Mengajari Anak Regulasi Emosi yang Sehat
Langkah berikutnya adalah mengajari anak cara menyalurkan emosi secara sehat. Tidak semua anak nyaman mengekspresikan diri melalui tulisan, gambar, atau musik, sehingga orangtua perlu fleksibel dalam metode yang dipilih.
Anak sebaiknya diberi kebebasan mengeksplorasi kegiatan yang mereka sukai sejak dini. Aktivitas ini dapat menjadi media untuk menyalurkan emosi, sekaligus meningkatkan kreativitas dan rasa percaya diri.
Di taman kanak-kanak, misalnya, anak diberi kesempatan bereksplorasi secara luas. Inklusivitas ini memungkinkan mereka menemukan aktivitas yang membuat nyaman dan membantu mengelola perasaan secara positif.
Praktik Sehari-hari dalam Membangun Resiliensi
Orangtua dapat mempraktikkan resiliensi melalui rutinitas sehari-hari, seperti berdiskusi tentang pengalaman positif dan negatif anak. Membimbing anak menyadari konsekuensi tindakan dan memberi pujian atas usaha mereka mendorong rasa percaya diri dan kemandirian.

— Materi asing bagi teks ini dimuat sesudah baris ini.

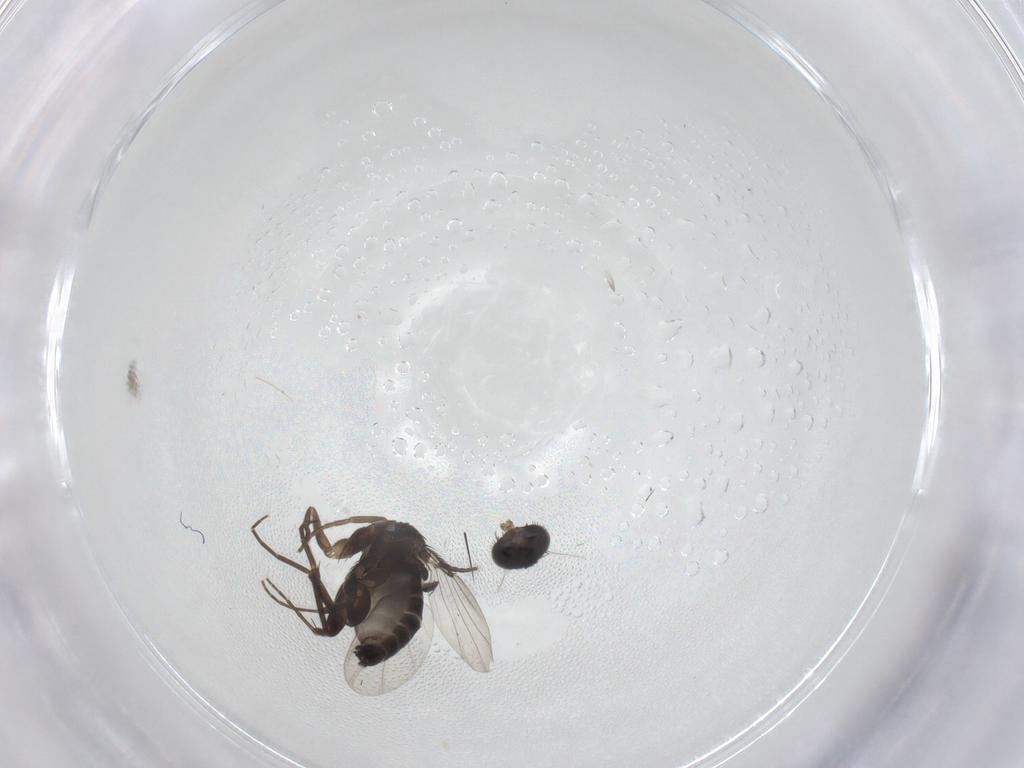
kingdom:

Kegiatan sederhana seperti berbagi cerita tentang kegagalan kecil juga efektif. Anak belajar bahwa kesalahan adalah hal wajar, dan dengan usaha, mereka bisa memperbaiki diri.
Penting juga memberi contoh nyata bagaimana orangtua mengatasi masalah tanpa panik. Ketika anak melihat orang dewasa menghadapi tekanan dengan tenang, mereka meniru pola tersebut dan membentuk ketahanan emosional.
Peran Lingkungan Sekolah dan Teman
Sekolah memiliki peran strategis dalam membangun resiliensi anak. Guru yang mendorong partisipasi aktif, memberi apresiasi, dan membiarkan anak belajar dari kesalahan dapat memperkuat mental tangguh.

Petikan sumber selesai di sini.